Business
How a Texas Metal Shop Became Igloo
Nearly three out of four American households own an Igloo cooler. The brand is so closely tied to summer that it is easy to forget someone had to invent it.
That invention began in Texas for a very practical reason.
According to Igloo’s company history and Texas Highways magazine, the company started in 1947 as a small metalworking shop in Houston. Its first product was not a cooler, but a galvanized metal water jug designed for oil-field workers enduring the brutal Texas heat.
At the time, many workers shared drinking water from open wooden barrels. Igloo’s insulated water container gave workers a cleaner, colder option, and the product quickly gained popularity.
The company made its biggest leap in 1962 when it introduced its first all-plastic ice chest, a 48-quart cooler. Plastic made the cooler lighter, rust-resistant, and better at holding ice than traditional metal models.
According to company records, the cooler was originally marketed to breweries. Instead, it quickly became popular with hunters, fishermen, campers, and families.

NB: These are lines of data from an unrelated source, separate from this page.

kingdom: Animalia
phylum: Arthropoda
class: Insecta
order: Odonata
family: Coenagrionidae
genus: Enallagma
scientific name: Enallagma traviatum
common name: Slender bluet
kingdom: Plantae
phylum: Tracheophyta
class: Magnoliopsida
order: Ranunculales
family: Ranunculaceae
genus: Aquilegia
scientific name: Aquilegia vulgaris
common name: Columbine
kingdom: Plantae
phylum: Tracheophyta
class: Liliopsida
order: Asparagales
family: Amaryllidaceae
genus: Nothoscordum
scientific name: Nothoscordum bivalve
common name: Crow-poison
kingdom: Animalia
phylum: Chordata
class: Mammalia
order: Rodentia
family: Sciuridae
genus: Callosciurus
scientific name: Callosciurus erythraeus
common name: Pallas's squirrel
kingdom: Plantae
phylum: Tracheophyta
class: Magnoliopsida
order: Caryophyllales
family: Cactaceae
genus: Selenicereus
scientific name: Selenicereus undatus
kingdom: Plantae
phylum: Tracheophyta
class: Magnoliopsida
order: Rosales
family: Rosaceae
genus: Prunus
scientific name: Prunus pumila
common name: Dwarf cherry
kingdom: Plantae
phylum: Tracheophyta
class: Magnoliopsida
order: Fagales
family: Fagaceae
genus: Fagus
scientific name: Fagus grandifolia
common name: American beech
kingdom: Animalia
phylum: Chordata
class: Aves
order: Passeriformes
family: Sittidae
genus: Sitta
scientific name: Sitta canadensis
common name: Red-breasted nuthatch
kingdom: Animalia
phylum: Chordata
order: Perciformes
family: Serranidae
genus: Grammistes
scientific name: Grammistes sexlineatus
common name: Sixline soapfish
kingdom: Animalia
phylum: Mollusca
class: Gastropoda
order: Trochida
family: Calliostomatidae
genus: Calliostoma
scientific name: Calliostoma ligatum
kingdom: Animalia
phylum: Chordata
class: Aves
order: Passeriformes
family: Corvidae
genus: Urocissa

Then came the product that made the brand famous.
In 1971, Igloo introduced the Playmate cooler, featuring its recognizable tent-shaped body and push-button lid. The compact cooler became so common at job sites, ballfields, and picnics that it earned the nickname “America’s Lunchbox.”
The company continued evolving over the years, introducing the wheeled cooler in 1994 and expanding into one of the country’s best-known outdoor brands.
Igloo has also changed ownership several times throughout its history. Coca-Cola Bottling of New York, Quaker Oats, and MetLife all owned the company at different points.
In 2021, according to the Katy Times and Dometic Group, Swedish outdoor company Dometic purchased Igloo for $677 million.
Despite the ownership changes, Igloo’s headquarters and primary manufacturing facility remain in Katy, Texas, west of Houston.
Today, roughly 1,200 employees produce an estimated 16 million coolers each year. According to ABC News, that works out to about 55,000 coolers every day.
Most are still made in America, nearly 80 years after a Texas metal shop simply tried to help oil-field workers stay cool.